Farron: Well, they’ve built it into their identity, and that’s something that has taken place, really, since the Bush v. Gore election, because they painted Al Gore as this elitist, this Ivy League, liberal snob. They did the same thing to John Kerry, and they do the same thing to climate scientists. They do the same thing to those Hollywood elitist liberals telling you about climate change. What do they know? That’s the argument they use. These guys are elitist, they’re know-it-alls, they’re stuck-up snobs. You’re not like that. You’re an average, work-a-day American, and you don’t need to worry about what these rich people and these scientists who think they’re better than you; you don’t need to worry about what they’re saying. And that has become a part of the Republic brand, this assault on intelligence, basically. We don’t want anybody who claims to be a scientist telling us what to do. And they’ve really been building that 17 years at least, and that is who they are. If you have these scientists, and obviously we do have a lot of big-name celebrities out there working on the climate issue, it presents it almost, or the Republicans at least say it does, as an elitist issue. These people are wealthy enough to be concerned about climate change rather than feeding their family in the next few weeks. Republicans hijacked the climate change message spectacularly, and they turned it into an economic one for many of these voters.
Democrats could do the same thing.
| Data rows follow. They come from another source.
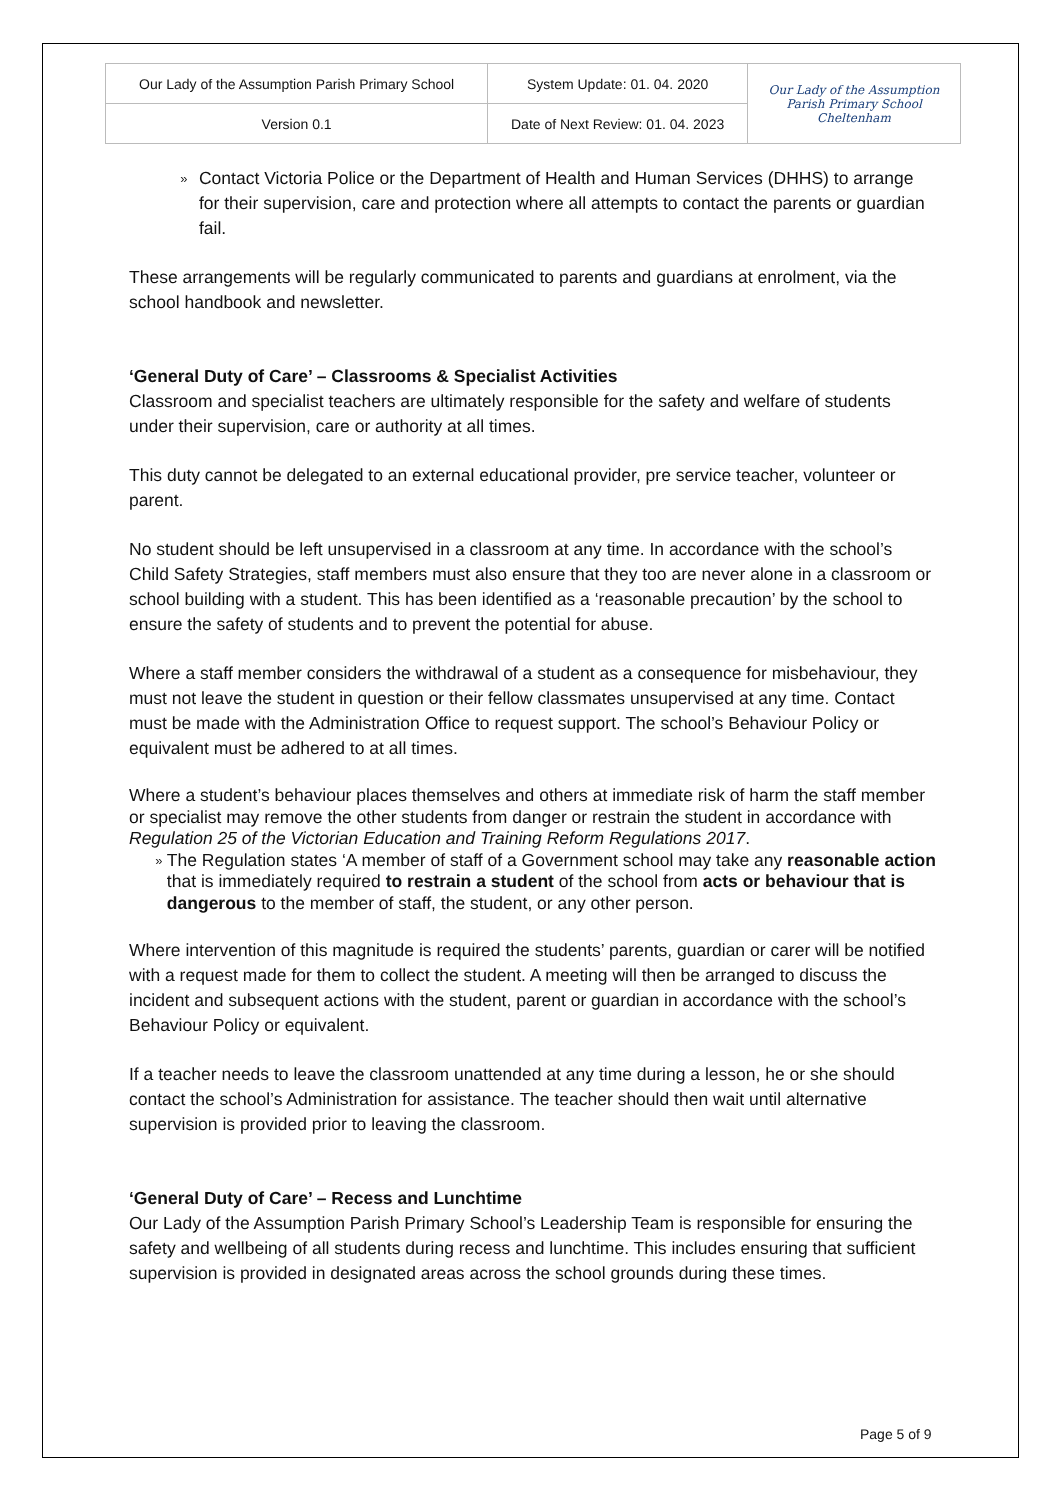| Our Lady of the Assumption Parish Primary School | System Update: 01. 04. 2020 | Our Lady of the Assumption Parish Primary School Cheltenham |
| Version 0.1 | Date of Next Review: 01. 04. 2023 | |
» Contact Victoria Police or the Department of Health and Human Services (DHHS) to arrange for their supervision, care and protection where all attempts to contact the parents or guardian fail.
These arrangements will be regularly communicated to parents and guardians at enrolment, via the school handbook and newsletter.
‘General Duty of Care’ – Classrooms & Specialist Activities
Classroom and specialist teachers are ultimately responsible for the safety and welfare of students under their supervision, care or authority at all times.
This duty cannot be delegated to an external educational provider, pre service teacher, volunteer or parent.
No student should be left unsupervised in a classroom at any time. In accordance with the school’s Child Safety Strategies, staff members must also ensure that they too are never alone in a classroom or school building with a student. This has been identified as a ‘reasonable precaution’ by the school to ensure the safety of students and to prevent the potential for abuse.
Where a staff member considers the withdrawal of a student as a consequence for misbehaviour, they must not leave the student in question or their fellow classmates unsupervised at any time. Contact must be made with the Administration Office to request support. The school’s Behaviour Policy or equivalent must be adhered to at all times.
Where a student’s behaviour places themselves and others at immediate risk of harm the staff member or specialist may remove the other students from danger or restrain the student in accordance with Regulation 25 of the Victorian Education and Training Reform Regulations 2017.
» The Regulation states ‘A member of staff of a Government school may take any reasonable action that is immediately required to restrain a student of the school from acts or behaviour that is dangerous to the member of staff, the student, or any other person.
Where intervention of this magnitude is required the students’ parents, guardian or carer will be notified with a request made for them to collect the student. A meeting will then be arranged to discuss the incident and subsequent actions with the student, parent or guardian in accordance with the school’s Behaviour Policy or equivalent.
If a teacher needs to leave the classroom unattended at any time during a lesson, he or she should contact the school’s Administration for assistance. The teacher should then wait until alternative supervision is provided prior to leaving the classroom.
‘General Duty of Care’ – Recess and Lunchtime
Our Lady of the Assumption Parish Primary School’s Leadership Team is responsible for ensuring the safety and wellbeing of all students during recess and lunchtime. This includes ensuring that sufficient supervision is provided in designated areas across the school grounds during these times.
Page 5 of 9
They could be out there every day switching it from the oncoming catastrophe to ‘If we enact these climate protections, you’re gonna have fewer sick days, you’re not gonna have as many expensive doctor’s visits or ER visits, corporations are gonna make more money due to the fact that people are calling in sick less, we’re gonna save this much money per year from air pollution deaths that will be prevented.’ There’s all kinds of economic arguments to make in favor of environmental regulations. The problem is we don’t have enough people out there talking about those benefits.
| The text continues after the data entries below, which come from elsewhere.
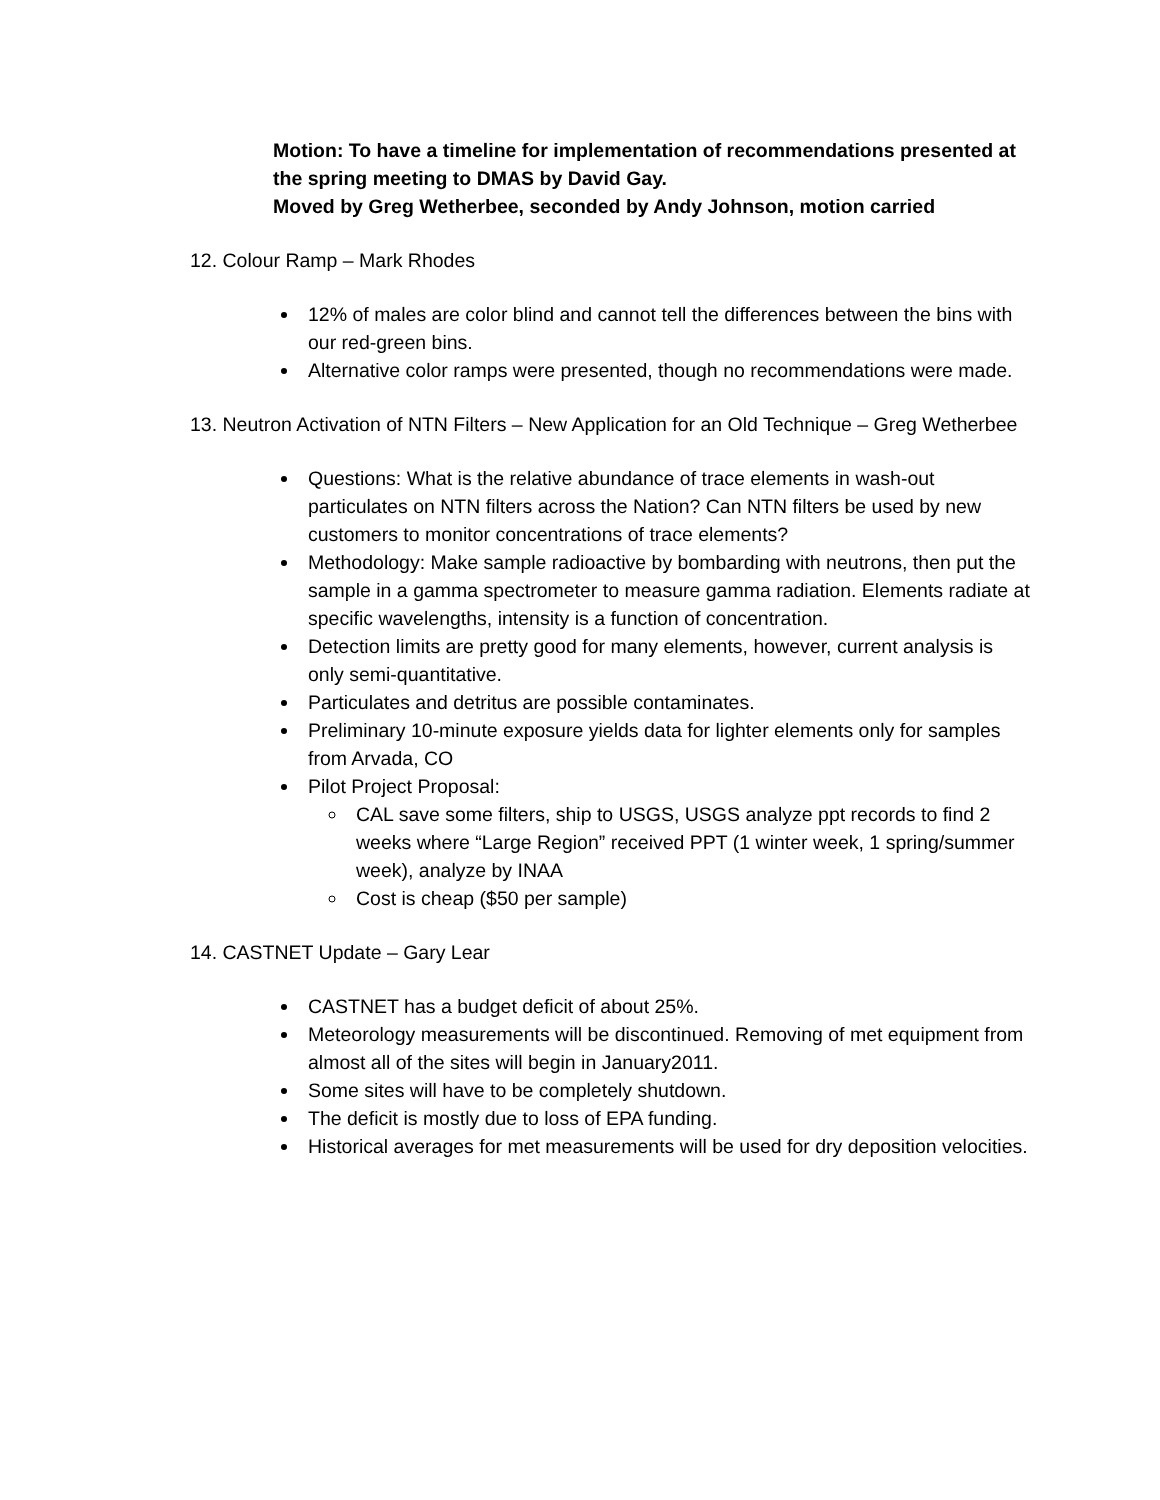Motion: To have a timeline for implementation of recommendations presented at the spring meeting to DMAS by David Gay.
Moved by Greg Wetherbee, seconded by Andy Johnson, motion carried
12. Colour Ramp – Mark Rhodes
12% of males are color blind and cannot tell the differences between the bins with our red-green bins.
Alternative color ramps were presented, though no recommendations were made.
13. Neutron Activation of NTN Filters – New Application for an Old Technique – Greg Wetherbee
Questions: What is the relative abundance of trace elements in wash-out particulates on NTN filters across the Nation? Can NTN filters be used by new customers to monitor concentrations of trace elements?
Methodology: Make sample radioactive by bombarding with neutrons, then put the sample in a gamma spectrometer to measure gamma radiation. Elements radiate at specific wavelengths, intensity is a function of concentration.
Detection limits are pretty good for many elements, however, current analysis is only semi-quantitative.
Particulates and detritus are possible contaminates.
Preliminary 10-minute exposure yields data for lighter elements only for samples from Arvada, CO
Pilot Project Proposal:
CAL save some filters, ship to USGS, USGS analyze ppt records to find 2 weeks where “Large Region” received PPT (1 winter week, 1 spring/summer week), analyze by INAA
Cost is cheap ($50 per sample)
14. CASTNET Update – Gary Lear
CASTNET has a budget deficit of about 25%.
Meteorology measurements will be discontinued. Removing of met equipment from almost all of the sites will begin in January2011.
Some sites will have to be completely shutdown.
The deficit is mostly due to loss of EPA funding.
Historical averages for met measurements will be used for dry deposition velocities.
Sam: I know. I think broadly speaking, too, the problem has been that we’ve had a democratic party since Bill Clinton, and that has espoused this notion … now, it is changed. Let’s be clear. Barack Obama was significantly better on this accord, but not as far, frankly, forward as he should have been, which is that you have already, even with Bill Clinton, when he was talking about ‘We’re gonna have a mean, lean type of government. The era of big government is over.’ Well, you’re feeding into this narrative that when government gets involved in something, it creates problems. It is an obstacle to people’s wealth, that it’s an obstacle to people’s health and benefit, and that government cannot be a force for good. And so there’s even broader, I think, narrative repair that needs to happen.